The Dutch Republic-officially known as the Republic of the Seven United Netherlands (Republiek der Zeven Verenigde Nederlanden), the Republic of the United Netherlands, or the Republic of the Seven United Provinces was a republic in Europe existing from 1581 to 1795, preceding the Batavian Republic, the United Kingdom of the Netherlands and ultimately the modern Kingdom of the Netherlands. Alternative names include the United Provinces , Federated Dutch Provinces (Foederatae Belgii Provinciae), and Dutch Federation (Belgica Foederata).
Until the 16th century, the Low Countries-roughly now corresponding to Netherlands, Belgium and Luxembourg-consisted of a number of duchies, counties and bishoprics, most of which were under the supremacy of the Holy Roman Empire.
Most of the Low Countries had come under the rule of the House of Burgundy and subsequently the House of Habsburg. In 1549 Holy Roman Emperor Charles V issued the Pragmatic Sanction, which further unified the Seventeen Provinces under his rule. Charles was succeeded by his son, King Philip II of Spain. In 1568 the Netherlands, led by William I of Orange, revolted against Philip II because of high taxes, persecution of Protestants by the government, and Philip's efforts to modernize and centralize the devolved-medieval government structures of the provinces. This was the start of the Eighty Years' War.
In 1579 a number of the northern provinces of the Netherlands signed the Union of Utrecht, in which they promised to support each other in their defence against the Spanish army. This was followed in 1581 by the Act of Abjuration, the declaration of independence of the provinces from Philip II.
In 1582 the United Provinces invited Francis, Duke of Anjou to lead them; but after a failed attempt to take Antwerp in 1583, the duke left the Netherlands again. After the assassination of William of Orange (10 July 1584), both Henry III of France and Elizabeth I of England declined the offer of sovereignty. However, the latter agreed to turn the United Provinces into a protectorate of England (Treaty of Nonsuch, 1585), and sent the Earl of Leicester as governor-general. This was unsuccessful and in 1588 the provinces became a republic. The Union of Utrecht is regarded as the foundation of the Republic of the Seven United Provinces, which was not recognized by the Spanish Empire until the Peace of Westphalia in 1648.
The Republic of the United Provinces lasted until French revolutionary forces invaded in 1795 and set up a French puppet state, called the Batavian Republic which would be replaced by the Napoleonic Kingdom of Holland.

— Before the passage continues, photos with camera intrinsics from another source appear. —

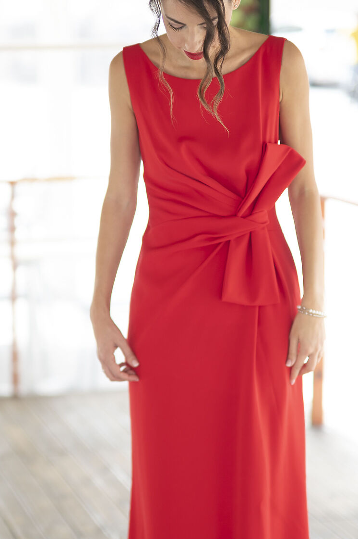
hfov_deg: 12.8
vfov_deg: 19.1
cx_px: 153
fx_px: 1598
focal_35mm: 107
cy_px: 330
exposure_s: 1/500
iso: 100
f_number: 1.2
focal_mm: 50
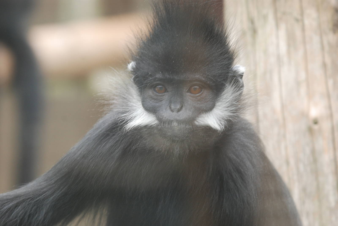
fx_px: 3243
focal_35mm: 345
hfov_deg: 6.0
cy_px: 113
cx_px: 169
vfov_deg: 4.0
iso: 400
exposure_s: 1/60
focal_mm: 230
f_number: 6.3
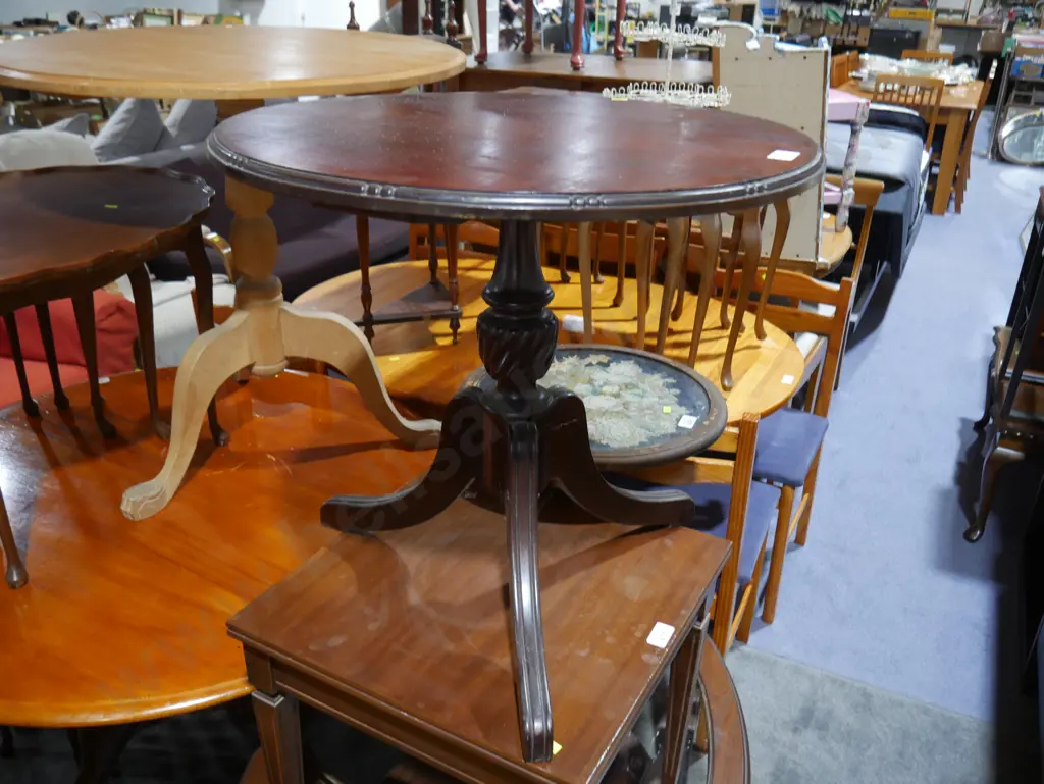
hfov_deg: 63.4
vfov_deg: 49.8
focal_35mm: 28
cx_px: 522
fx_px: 845
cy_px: 392
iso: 640
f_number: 3.5
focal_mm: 14
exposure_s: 1/60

The Netherlands regained independence from France in 1813. In the Anglo-Dutch Treaty of 1814 the names "United Provinces of the Netherlands" and "United Netherlands" were used. In 1815 it was rejoined with Austrian Netherlands, Luxembourg and Liege (the 'Southern provinces') to become the Kingdom of the Netherlands, informally known as the Kingdom of the United Netherlands, to create a strong buffer state north of France. After Belgium and Luxembourg became independent, the state became unequivocally known as the Kingdom of the Netherlands, as it remains today.